Given request | Could you copy out everything in the listing below, from the line containing "Give me SVG" down to the line containing "0H118L119 6H121ZM65 4H66V14L71", including both of those lines and leaving out the pictures?
## START Data to process
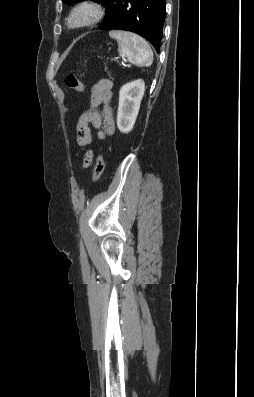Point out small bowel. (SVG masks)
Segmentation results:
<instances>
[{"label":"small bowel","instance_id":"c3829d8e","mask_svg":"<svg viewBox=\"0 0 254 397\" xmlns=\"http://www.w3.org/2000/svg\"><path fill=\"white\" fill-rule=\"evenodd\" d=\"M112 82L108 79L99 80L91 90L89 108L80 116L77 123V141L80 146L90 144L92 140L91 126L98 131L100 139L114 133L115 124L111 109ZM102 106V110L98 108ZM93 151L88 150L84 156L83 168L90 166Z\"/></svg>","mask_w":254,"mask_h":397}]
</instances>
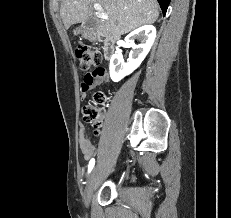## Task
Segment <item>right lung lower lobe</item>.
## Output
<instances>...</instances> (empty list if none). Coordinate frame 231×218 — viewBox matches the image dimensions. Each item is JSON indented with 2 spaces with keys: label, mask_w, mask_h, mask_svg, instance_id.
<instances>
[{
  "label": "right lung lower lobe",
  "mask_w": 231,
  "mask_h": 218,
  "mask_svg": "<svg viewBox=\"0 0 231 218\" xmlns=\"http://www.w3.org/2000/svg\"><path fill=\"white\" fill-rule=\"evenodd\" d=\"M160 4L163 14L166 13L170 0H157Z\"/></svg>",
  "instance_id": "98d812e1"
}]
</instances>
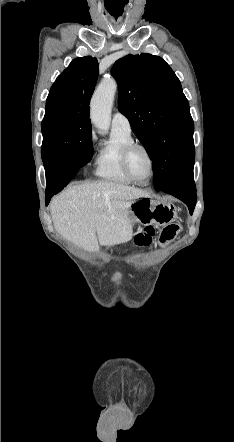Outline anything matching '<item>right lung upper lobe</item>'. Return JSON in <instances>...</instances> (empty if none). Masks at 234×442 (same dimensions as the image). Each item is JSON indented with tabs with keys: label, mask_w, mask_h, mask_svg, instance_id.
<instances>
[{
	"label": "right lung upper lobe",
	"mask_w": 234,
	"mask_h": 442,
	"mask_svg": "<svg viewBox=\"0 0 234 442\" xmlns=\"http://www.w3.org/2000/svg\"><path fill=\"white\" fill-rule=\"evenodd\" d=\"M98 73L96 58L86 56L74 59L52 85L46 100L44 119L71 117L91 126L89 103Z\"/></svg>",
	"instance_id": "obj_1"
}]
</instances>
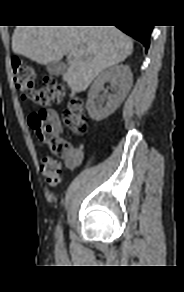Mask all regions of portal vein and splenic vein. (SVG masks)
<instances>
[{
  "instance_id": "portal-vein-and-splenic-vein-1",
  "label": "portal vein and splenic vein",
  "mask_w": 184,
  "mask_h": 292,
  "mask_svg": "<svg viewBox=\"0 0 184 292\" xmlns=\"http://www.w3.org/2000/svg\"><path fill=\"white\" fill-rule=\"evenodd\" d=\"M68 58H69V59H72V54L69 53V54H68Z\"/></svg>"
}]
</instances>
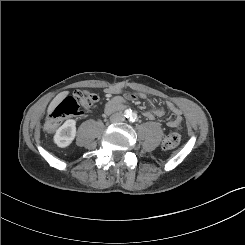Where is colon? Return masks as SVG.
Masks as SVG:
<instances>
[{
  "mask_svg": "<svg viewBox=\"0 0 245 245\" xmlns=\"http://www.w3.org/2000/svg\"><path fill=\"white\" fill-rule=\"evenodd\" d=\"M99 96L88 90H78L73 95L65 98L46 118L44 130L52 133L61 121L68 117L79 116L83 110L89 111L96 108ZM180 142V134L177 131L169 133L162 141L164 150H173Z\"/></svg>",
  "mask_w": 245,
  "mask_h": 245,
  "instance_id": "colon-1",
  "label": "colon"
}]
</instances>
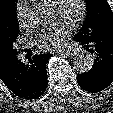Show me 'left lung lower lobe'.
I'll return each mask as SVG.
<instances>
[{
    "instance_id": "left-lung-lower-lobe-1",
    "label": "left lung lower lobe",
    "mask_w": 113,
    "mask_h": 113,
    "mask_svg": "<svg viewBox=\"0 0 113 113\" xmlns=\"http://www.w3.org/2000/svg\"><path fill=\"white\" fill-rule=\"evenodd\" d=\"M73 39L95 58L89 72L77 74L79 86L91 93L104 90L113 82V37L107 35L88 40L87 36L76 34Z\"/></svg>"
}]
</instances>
## END Data to process
## START Data to process
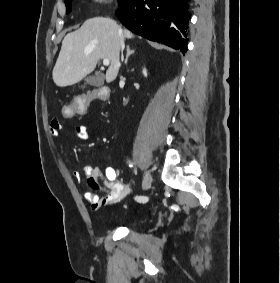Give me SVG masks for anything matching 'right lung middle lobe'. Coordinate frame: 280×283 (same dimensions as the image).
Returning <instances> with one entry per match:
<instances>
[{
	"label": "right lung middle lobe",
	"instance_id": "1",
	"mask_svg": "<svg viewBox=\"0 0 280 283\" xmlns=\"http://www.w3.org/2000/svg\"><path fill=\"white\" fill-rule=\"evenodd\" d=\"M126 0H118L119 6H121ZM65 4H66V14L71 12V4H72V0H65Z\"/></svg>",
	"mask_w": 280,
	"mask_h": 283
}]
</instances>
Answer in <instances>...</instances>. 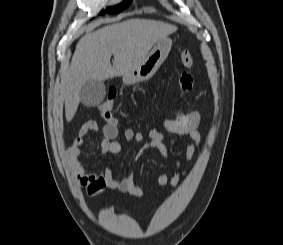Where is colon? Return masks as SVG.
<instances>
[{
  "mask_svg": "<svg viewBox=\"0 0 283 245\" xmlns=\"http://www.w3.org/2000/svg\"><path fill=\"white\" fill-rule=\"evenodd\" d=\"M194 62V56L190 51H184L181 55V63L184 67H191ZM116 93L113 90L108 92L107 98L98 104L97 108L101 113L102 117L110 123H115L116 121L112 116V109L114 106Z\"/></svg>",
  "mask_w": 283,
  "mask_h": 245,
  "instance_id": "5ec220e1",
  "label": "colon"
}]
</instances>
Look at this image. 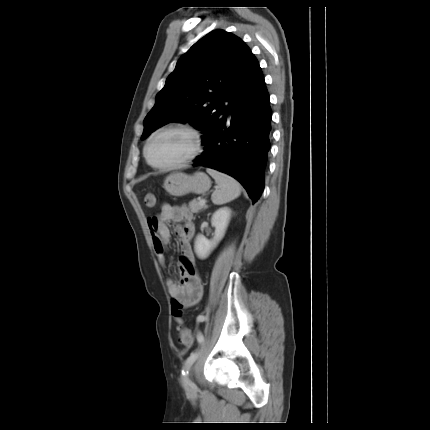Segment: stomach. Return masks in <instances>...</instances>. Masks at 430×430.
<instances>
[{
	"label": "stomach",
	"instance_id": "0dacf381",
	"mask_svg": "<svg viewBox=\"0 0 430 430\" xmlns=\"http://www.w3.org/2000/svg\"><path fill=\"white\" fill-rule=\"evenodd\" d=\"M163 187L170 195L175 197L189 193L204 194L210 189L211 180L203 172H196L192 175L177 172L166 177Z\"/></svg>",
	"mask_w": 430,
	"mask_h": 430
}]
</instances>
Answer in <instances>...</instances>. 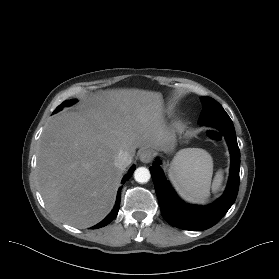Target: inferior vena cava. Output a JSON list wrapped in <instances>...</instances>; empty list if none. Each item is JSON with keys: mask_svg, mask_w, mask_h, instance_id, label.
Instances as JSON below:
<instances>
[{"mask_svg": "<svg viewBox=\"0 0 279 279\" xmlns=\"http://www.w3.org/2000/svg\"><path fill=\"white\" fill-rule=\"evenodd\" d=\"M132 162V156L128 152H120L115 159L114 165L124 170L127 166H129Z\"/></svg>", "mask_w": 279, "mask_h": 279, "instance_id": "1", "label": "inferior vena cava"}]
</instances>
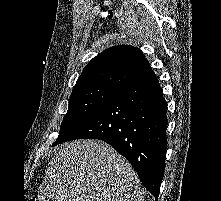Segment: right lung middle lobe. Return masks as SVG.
## END Data to process
Solution for this exercise |
Give me SVG masks for anything matching 'right lung middle lobe'. Coordinate frame: 280×283 (same dimensions as the image).
Returning <instances> with one entry per match:
<instances>
[{
	"label": "right lung middle lobe",
	"instance_id": "1",
	"mask_svg": "<svg viewBox=\"0 0 280 283\" xmlns=\"http://www.w3.org/2000/svg\"><path fill=\"white\" fill-rule=\"evenodd\" d=\"M126 0H118L119 6H121ZM65 4H66V14L71 12V4H72V0H65Z\"/></svg>",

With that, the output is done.